Sorti discrètement sur les plateformes ADN et Crunchyroll fin mars 2021, Joran : The princess of snow and blood, scénarisé par Rika Nezu et Kunihiko Okada, est une histoire originale fortement inspirée (jusque dans le nom) des gekiga telle Lady Snowblood de Kazuo Koike. Ainsi, au fil des 12 épisodes, vengeance sanglante et trahisons se succèdent au fil du sabre de Sawa Yukimura. 

Japon 1931, le shogunat Tokugawa règne en maître sur un empire fermé sur lui-même. La restauration de l’ère Meiji n’a pas vraiment eu lieu et une nouvelle énergie, la « veine du dragon », permet au pouvoir de tenir en respect les nations étrangères comme l’Angleterre, qui, comme à son habitude, ne cesse de manigancer. Pourtant, les contestations dans la population se multiplient et la révolte gronde, chaque fois plus sauvagement réprimée. Mais ce qui inquiète le gouvernement, ce sont les agissements de Janome, un scientifique aux vues malsaines qui conçoit des chimères mi-humaines mi-animales. C’est là qu’intervient la beauté fatale Sawa Yukimura.

Un fidèle assassin… 

Sawa Yukimura est une Nue (prononcer nué), une experte en assassinat membre d’un groupuscule secret au service du Shoguna Tokugawa toujours en place. Dotée d’un sang bleu particulier qui lui permet de décupler sa force, son endurance et sa régénération lorsqu’elle entre en résonance avec son corbeau Nana, elle prend ainsi une forme rappelant les shinigami (dieux de la mort japonais). Elle est en effet la dernière survivante d’un clan pacifiste exterminé dix ans auparavant. Depuis, elle enchaîne les missions contre les dissidents au régime. Froide et distante avec tout le monde, même ses collègues ou sa petite sœur Asahi, elle suit aveuglément les ordres de Jin Kuzuhara qui l’a sauvée, accueillie et formée. 

… En quête de vengeance

Outre sa loyauté envers Jin Kuzuhara, ce qui motive réellement Yukimura est sa soif de vengeance. Chaque mission la rapproche de Janome, le scientifique dissident responsable de la mort de sa famille et de son clan. Janome, obsédé par les pouvoirs du sang bleu, n’a pas hésité à pratiquer au fil des ans un grand nombre d’expériences abjectes sur des cobayes humains. Il est proche de découvrir comment transférer les capacités du sang du clan de Yukimura à d’autres personnes, ce qui déstabiliserait le pouvoir en place, déjà bien contesté. 

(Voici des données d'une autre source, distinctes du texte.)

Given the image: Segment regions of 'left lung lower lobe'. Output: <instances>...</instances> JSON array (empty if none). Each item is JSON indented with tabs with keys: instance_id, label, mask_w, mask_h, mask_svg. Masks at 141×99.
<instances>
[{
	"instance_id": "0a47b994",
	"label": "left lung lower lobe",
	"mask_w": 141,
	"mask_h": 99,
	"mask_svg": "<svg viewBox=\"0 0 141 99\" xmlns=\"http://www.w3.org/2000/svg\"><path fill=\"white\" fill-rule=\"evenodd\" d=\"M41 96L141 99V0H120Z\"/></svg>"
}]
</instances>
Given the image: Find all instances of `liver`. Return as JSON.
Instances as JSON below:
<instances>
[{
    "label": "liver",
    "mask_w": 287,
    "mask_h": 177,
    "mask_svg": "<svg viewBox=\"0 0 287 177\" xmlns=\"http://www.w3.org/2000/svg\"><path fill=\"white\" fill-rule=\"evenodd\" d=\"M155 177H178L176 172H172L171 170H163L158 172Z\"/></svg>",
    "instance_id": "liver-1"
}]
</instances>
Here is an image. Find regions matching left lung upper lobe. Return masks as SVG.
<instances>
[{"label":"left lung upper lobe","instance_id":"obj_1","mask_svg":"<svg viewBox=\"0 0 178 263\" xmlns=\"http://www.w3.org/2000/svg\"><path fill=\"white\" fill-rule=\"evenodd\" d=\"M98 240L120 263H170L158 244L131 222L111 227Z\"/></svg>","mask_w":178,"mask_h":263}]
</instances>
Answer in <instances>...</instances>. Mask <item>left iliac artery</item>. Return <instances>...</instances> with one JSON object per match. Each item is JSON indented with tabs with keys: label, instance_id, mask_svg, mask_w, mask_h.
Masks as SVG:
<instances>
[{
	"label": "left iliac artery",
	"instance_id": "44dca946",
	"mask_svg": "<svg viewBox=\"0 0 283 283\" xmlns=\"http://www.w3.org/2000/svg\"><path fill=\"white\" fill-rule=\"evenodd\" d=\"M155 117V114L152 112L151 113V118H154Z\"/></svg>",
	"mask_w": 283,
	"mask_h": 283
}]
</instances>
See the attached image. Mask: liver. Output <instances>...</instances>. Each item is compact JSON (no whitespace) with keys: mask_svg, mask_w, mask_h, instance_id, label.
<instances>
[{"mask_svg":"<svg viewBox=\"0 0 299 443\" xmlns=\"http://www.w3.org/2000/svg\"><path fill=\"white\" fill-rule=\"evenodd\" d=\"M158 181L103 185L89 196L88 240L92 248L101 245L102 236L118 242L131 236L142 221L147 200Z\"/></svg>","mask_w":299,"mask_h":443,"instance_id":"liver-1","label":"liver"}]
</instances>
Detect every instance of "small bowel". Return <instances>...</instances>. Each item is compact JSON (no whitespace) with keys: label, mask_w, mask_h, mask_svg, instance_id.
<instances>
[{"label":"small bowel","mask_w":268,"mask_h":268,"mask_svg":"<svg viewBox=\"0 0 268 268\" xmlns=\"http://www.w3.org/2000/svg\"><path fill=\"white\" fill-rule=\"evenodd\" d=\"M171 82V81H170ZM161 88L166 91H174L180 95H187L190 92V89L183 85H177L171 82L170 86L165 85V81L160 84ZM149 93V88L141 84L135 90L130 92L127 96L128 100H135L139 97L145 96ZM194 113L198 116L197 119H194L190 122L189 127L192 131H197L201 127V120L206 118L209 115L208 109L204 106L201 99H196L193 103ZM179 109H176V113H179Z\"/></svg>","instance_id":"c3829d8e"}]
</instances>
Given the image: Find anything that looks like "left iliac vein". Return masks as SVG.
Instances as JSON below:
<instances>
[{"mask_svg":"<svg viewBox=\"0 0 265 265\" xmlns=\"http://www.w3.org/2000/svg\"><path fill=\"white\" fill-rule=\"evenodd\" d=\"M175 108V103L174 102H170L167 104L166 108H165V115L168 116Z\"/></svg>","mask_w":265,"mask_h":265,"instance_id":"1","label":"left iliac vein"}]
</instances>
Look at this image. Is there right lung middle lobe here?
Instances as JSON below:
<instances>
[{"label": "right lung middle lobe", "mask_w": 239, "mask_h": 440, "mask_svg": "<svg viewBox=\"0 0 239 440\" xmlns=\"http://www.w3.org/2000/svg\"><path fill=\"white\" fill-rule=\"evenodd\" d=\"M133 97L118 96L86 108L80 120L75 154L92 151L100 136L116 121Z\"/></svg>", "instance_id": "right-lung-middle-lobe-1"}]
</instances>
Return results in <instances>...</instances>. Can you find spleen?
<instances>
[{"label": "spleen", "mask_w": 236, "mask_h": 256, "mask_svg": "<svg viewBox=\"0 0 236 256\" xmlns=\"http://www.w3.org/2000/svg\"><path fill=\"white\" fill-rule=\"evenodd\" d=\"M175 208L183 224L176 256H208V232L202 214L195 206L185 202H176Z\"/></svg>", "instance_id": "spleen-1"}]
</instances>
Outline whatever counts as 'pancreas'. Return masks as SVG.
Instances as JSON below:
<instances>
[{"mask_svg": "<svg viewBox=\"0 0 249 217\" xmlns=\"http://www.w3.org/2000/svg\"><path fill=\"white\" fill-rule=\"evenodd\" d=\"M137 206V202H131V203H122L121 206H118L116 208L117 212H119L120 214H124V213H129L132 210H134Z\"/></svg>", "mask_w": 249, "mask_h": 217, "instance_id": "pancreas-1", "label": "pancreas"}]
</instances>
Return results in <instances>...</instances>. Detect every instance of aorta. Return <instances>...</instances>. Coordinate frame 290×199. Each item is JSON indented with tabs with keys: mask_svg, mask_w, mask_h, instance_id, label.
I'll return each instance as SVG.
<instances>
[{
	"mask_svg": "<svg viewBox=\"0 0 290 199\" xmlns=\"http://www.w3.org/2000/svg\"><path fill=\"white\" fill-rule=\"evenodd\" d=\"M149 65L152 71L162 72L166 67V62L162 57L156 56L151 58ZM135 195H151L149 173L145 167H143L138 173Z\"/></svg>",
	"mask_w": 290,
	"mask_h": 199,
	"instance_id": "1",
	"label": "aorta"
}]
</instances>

Après des premiers épisodes assez classiques, le scénario fait un virage intéressant qui permet d’explorer plus finement la psychologie et le passé des trois personnages principaux, les faisant gagner en épaisseur. Yukimura, la femme fatale au tempérament de glace, opère un lent glissement qui la rend plus humaine et lui fait voir la vie sous un autre angle plus lumineux, tournant peu à peu le dos au cycle de la haine et de la vengeance. Asahi, sa petite sœur adoptive au lourd passé, est particulièrement attachante et fait preuve d’une grande intelligence émotionnelle pour son jeune âge, elle est le petit soleil de la série. Enfin, le ténébreux Jin Kuzuhara révèle des motivations toutes aussi surprenantes que ses actes.

Cette histoire originale est servie par un excellent travail de l’animation et du character design. Le jeune studio Bakken Record (fondé en 2019) a fait un excellent travail de ce côté-là avec de beaux personnages, des environnements soignés et surtout des combats d’un grand dynamisme. 

Les génériques de début et de fin, interprétés par Raise a Suilen, sont très réussis et collent parfaitement à l’histoire. 

Si l’ensemble du scénario se tient de bout en bout concernant Sawa Yukimura, plusieurs éléments ébauchés comme la contestation sociale ou le rôle des anglais dans les déstabilisations du pays auraient mérité un peu plus de place, tout comme les personnages secondaires que sont Makoto Tsukishiro et Elena Hanakaze dont on ne sait finalement pas grand chose alors qu’elles ont une grande importance dans les événements. La numérotation des dossiers donnant leur nom aux épisodes est également assez obscure. Cependant, que ce soit pour la réalisation de belle facture ou l’histoire, il serait dommage de passer à côté de cette série qui use de violence pour prôner l’importance de la vie.